# [GIVEN PASSAGE]
>>>>
Organisers scrambled to shore up the Singapore Airshow, which is going ahead under health and economic concerns after dozens of exhibitors pulled out of Asia’s largest aerospace gathering due to coronavirus fears.
Few deals are expected at the biennial event, where health warnings have triggered safety measures and cast a shadow over airline profits and demand for airplanes.
After years in which the airline industry weathered external shocks from epidemics to security threats, one of the industry’s leading showcases is in the spotlight as the number of deaths in mainland China, where the virus first erupted, rose above 800.
More than 70 exhibitors pulled out of the February 11-16 show, usually a magnet for planemakers, suppliers and arms buyers due to strong demand for civil jetliners coupled with weapons demand fed by regional power rivalries.
“Based on our assessment of the situation we decided to proceed with the trade and public days,” said Tan Kong Hwee, assistant managing director of Singapore’s Economic Development Board.
<<<<
# [RECORDS SUPPLIED]
>>>>
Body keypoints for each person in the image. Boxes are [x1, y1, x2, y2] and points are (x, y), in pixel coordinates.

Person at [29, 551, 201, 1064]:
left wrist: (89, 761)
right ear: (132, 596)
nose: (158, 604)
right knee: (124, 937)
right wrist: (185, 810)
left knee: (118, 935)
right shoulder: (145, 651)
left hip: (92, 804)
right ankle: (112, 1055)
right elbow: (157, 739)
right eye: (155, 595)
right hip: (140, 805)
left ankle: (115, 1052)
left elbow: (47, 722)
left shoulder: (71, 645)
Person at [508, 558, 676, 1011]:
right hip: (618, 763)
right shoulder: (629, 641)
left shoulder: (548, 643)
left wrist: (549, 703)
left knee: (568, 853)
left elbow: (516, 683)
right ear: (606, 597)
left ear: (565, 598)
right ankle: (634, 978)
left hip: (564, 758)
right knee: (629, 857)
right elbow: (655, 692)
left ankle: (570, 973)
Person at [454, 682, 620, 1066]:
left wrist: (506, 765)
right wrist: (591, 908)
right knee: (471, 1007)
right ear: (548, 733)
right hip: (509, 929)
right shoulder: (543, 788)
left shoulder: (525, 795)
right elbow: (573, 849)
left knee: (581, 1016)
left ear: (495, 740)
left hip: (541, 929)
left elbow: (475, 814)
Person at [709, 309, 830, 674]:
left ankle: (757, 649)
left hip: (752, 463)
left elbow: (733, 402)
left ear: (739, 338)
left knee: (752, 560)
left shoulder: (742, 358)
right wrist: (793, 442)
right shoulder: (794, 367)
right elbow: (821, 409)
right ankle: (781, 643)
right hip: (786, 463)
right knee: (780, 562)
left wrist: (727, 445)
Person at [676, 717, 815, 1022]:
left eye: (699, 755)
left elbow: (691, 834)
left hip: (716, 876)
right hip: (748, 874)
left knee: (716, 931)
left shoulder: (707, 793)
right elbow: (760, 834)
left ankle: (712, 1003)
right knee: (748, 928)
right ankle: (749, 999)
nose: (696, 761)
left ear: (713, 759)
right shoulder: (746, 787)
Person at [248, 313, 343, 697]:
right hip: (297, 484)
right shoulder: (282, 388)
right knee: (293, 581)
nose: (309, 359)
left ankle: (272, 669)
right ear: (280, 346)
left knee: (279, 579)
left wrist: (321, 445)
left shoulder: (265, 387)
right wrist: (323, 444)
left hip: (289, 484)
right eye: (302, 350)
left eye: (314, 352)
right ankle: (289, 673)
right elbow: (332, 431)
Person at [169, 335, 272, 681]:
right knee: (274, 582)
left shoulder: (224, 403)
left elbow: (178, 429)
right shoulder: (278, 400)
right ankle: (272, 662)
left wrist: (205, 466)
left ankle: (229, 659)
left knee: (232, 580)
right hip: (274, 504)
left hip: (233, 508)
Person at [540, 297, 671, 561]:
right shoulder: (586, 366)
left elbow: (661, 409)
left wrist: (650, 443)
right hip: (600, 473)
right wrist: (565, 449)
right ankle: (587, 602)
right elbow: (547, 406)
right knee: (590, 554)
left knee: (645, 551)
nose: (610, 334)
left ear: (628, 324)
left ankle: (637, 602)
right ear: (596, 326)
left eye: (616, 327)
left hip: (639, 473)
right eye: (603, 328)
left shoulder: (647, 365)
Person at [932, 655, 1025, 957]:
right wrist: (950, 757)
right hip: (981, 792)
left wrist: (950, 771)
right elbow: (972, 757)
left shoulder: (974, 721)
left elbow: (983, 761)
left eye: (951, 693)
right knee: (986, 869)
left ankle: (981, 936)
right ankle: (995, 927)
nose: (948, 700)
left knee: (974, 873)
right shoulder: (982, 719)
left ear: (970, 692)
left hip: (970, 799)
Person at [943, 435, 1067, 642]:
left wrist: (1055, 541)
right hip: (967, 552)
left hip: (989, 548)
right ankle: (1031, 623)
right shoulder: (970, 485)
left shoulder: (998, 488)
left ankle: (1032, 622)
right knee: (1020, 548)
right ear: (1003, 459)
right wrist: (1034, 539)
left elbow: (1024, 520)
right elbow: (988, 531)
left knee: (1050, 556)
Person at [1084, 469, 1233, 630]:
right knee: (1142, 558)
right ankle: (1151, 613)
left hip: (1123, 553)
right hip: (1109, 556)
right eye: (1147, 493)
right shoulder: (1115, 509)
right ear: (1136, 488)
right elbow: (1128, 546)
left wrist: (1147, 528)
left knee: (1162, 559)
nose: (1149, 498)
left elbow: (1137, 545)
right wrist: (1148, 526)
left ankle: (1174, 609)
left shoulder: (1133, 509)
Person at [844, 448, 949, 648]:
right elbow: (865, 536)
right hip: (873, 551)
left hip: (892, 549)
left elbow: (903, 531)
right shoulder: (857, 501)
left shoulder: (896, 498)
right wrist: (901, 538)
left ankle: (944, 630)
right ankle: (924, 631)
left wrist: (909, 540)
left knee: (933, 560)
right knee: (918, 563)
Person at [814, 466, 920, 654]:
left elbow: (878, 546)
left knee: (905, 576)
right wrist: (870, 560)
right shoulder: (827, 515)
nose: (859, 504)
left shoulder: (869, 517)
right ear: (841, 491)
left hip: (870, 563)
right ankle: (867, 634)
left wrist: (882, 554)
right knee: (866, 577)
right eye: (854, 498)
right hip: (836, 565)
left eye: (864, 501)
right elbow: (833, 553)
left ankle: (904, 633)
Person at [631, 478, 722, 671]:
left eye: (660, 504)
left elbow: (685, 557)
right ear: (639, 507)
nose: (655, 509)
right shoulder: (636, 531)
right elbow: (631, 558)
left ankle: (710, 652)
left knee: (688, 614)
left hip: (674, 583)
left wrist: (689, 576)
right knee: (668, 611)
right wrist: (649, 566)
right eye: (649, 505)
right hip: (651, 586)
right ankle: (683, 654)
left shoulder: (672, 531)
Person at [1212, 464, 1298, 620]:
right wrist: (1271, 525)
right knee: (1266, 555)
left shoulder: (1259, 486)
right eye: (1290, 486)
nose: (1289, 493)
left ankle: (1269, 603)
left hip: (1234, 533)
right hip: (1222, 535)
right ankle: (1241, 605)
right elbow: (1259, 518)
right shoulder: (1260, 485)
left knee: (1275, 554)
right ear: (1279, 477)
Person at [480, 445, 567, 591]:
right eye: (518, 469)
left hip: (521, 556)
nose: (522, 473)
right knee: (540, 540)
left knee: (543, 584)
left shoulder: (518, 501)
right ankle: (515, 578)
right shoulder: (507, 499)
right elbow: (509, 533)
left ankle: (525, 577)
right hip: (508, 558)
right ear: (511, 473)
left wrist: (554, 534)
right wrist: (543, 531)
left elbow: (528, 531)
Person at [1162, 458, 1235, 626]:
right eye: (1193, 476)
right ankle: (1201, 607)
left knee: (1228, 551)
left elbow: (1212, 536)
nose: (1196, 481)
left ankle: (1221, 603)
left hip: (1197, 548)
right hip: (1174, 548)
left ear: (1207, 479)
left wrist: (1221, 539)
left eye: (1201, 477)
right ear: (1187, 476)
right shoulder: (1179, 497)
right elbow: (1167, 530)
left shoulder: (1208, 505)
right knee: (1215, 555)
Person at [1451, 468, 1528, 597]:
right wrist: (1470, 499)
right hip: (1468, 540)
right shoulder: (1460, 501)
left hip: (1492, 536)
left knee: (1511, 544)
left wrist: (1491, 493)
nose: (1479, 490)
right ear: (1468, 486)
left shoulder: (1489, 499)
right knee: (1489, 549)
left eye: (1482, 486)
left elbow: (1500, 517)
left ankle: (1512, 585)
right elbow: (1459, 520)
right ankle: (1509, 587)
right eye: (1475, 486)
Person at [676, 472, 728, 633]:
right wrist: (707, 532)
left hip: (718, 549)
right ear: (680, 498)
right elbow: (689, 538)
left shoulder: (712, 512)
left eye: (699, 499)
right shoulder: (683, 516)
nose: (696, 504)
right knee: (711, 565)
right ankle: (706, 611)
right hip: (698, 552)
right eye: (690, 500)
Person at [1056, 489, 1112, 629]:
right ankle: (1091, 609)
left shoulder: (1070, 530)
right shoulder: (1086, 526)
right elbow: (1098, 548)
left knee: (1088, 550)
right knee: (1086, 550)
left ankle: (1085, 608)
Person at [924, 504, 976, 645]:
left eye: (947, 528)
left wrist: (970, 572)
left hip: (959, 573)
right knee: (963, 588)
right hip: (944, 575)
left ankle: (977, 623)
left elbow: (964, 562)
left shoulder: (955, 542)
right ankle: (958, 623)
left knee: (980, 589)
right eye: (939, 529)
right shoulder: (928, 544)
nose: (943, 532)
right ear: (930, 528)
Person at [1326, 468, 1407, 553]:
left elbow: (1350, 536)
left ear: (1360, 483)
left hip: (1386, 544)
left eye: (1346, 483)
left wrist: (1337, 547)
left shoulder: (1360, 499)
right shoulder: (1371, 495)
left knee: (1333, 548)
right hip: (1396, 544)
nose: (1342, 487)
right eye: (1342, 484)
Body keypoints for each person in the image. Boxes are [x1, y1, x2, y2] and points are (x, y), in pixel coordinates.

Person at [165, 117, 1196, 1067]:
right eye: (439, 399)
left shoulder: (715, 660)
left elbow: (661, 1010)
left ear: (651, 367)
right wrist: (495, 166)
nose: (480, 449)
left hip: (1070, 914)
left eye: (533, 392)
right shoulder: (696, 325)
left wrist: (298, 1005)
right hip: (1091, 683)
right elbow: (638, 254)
<<<<
# [EXERCISE AIM]
Transcribe the Singapore Airshow passage word for word, starting at "After years in" and ending at "regional power rivalries.". The items come from a separate source unrelated to the Singapore Airshow passage.

# [TASK OUTPUT]
After years in which the airline industry weathered external shocks from epidemics to security threats, one of the industry’s leading showcases is in the spotlight as the number of deaths in mainland China, where the virus first erupted, rose above 800.
More than 70 exhibitors pulled out of the February 11-16 show, usually a magnet for planemakers, suppliers and arms buyers due to strong demand for civil jetliners coupled with weapons demand fed by regional power rivalries.